There’s no reason it has to be like this, and yet it seems like every month we see a headline about a medical student or resident committing suicide. It’s no secret that depression and anxiety are common in medicine, but that knowledge has yet to spark any meaningful discussion of what is driving members of our community to kill themselves and what we can do to change that. We continue to operate in a system that denies you any control over your own time and offers you little reprieve short of dropping out of it entirely. It’s a system in which you feel very small and very powerless to question the way things are done. It’s not surprising to me that some people feel there’s no way out.

“Wellness” has become a bit of a buzzword in medicine, but that hasn’t translated into substantive changes. While schools have made an effort to reduce stress and adopt new teaching methods during the pre-clinical years, the basic structure of the clerkship year has gone unchanged for over a century. After 18 months in which our education was our school’s primary focus, my classmates and I are now experiencing a very different educational model. As clerkship students, we are shunted from team to overworked team, filling a role that is typically redundant and frequently unclear. Unsurprisingly, our education often feels like the lowest priority.
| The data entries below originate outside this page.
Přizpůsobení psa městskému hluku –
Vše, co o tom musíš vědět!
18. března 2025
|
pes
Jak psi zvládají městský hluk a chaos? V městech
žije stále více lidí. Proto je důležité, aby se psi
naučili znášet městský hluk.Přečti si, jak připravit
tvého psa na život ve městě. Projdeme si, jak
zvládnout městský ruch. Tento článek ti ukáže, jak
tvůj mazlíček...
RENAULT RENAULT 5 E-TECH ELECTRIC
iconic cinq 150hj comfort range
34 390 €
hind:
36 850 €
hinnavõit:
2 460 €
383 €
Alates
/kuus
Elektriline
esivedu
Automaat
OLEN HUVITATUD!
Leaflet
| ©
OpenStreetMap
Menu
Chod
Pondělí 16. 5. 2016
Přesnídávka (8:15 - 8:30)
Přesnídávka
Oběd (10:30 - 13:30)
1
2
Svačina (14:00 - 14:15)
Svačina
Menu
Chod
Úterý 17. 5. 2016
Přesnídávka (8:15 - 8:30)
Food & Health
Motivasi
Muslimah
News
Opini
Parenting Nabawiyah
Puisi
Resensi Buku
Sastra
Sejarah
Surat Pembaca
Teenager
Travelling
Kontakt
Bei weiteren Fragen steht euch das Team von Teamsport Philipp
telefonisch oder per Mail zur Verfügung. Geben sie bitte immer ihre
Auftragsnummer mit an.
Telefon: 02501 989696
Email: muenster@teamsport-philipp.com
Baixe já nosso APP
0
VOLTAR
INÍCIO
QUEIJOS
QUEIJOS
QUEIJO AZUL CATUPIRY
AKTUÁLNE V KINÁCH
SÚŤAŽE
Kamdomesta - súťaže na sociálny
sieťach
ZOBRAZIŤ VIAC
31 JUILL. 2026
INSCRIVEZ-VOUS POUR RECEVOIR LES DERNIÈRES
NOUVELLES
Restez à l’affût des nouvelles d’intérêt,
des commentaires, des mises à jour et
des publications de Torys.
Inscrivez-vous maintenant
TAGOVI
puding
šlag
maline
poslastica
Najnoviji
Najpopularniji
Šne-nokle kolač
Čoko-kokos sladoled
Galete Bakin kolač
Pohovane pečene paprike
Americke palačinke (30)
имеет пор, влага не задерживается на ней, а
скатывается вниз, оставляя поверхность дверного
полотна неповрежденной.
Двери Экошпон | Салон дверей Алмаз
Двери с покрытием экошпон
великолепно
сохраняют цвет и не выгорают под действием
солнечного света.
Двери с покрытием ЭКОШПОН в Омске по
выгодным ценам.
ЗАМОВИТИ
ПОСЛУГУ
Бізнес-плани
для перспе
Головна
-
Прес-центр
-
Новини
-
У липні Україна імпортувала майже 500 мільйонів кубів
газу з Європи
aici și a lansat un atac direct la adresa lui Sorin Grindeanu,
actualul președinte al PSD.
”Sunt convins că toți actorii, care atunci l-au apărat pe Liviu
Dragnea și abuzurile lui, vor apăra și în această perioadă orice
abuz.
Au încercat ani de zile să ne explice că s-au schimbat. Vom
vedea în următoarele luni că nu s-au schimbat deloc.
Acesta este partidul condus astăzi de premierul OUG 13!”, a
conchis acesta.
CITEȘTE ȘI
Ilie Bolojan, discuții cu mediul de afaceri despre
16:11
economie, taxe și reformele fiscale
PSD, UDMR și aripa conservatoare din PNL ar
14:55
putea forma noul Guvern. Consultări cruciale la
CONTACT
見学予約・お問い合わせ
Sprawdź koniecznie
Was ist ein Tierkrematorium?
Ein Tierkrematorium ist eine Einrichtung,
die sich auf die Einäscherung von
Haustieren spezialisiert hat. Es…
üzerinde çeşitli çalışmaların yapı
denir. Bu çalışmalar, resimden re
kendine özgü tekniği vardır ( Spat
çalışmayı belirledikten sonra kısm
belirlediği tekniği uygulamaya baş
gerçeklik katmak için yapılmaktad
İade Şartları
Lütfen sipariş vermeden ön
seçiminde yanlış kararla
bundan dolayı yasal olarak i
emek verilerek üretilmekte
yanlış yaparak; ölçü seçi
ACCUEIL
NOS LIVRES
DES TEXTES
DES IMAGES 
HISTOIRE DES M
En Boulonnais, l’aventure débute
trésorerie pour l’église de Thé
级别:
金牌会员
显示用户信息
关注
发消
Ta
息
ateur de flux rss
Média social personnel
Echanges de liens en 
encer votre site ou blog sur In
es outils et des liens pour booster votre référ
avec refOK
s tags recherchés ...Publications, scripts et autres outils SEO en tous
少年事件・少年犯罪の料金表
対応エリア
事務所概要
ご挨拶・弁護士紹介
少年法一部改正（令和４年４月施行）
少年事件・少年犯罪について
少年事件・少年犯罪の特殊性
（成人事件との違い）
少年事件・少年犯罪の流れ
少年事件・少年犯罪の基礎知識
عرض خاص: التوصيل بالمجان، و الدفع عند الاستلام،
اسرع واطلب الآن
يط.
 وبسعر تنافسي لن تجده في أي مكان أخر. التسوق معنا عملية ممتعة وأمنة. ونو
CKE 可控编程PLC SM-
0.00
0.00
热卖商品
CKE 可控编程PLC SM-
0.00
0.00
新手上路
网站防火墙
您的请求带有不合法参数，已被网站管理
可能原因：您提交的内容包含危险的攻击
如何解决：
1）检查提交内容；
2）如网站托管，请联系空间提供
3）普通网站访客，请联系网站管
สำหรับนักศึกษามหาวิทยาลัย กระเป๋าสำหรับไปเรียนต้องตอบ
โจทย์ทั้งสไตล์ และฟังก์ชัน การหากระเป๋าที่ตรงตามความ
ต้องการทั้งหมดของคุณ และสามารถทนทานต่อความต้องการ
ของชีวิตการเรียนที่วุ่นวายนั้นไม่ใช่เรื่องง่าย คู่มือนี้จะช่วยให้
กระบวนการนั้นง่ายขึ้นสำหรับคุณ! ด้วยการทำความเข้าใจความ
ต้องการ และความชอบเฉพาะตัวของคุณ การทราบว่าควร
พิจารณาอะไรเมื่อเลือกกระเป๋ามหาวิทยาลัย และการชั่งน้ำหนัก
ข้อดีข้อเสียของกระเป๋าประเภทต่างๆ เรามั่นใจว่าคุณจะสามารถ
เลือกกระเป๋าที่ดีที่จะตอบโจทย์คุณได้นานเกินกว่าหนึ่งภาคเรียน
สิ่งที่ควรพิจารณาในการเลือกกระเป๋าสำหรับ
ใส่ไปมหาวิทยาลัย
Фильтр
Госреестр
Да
We are also now subject to an arbitrary and opaque system of evaluation, in which your grades can be more dependent on who you work with than your actual performance. There is plenty of evidence demonstrating bias against women and minorities in these subjective evaluations, but there has yet to be any real movement to improve that system and protect against those sorts of biases, not to mention reduce the student burnout they engender. It is difficult to stay focused on the task at hand — learning to be a doctor — with the sense that you are ultimately rewarded not for your ability to care for patients but for your ability to meet the often conflicting expectations of the members of your team.

I still love medicine. For every negative experience I’ve had, I’ve had many more positive ones. I’ve worked with residents and attendings who genuinely value my contributions and prioritize my learning. I’ve helped take care of patients who have reinforced why I was drawn to medicine in the first place, and I’ve learned more in the several months I’ve spent on the wards than I would have thought possible. It’s because I love this field so much that I’ve been so disappointed by the culture I’m now learning to assimilate to. I can’t wait to be a doctor, but I worry that by the time I get there I’ll have lost so much of the enthusiasm and intellectual curiosity that have gotten me this far.

My classmates and I all talk about how once we’re residents, we’ll treat our medical students fairly and compassionately, but I can’t imagine that the residents we are working now with had dreamed of becoming capricious and unempathetic. So what changes between now and then? Will we lose sight of our values and perpetuate the same unfriendly system as we begin to ascend the ranks? What will it take to change the prevailing view that medicine is something you have to suffer for? I have no problem with hard work, but as a very tiny cog in a very large machine, I have never felt like I had so little autonomy. It’s that sense of disempowerment — more so than shelf exams or 5 a.m. wake-up times — that is beginning to wear away at my love for this field. I don’t think I’m the only one.

The author is an anonymous medical student.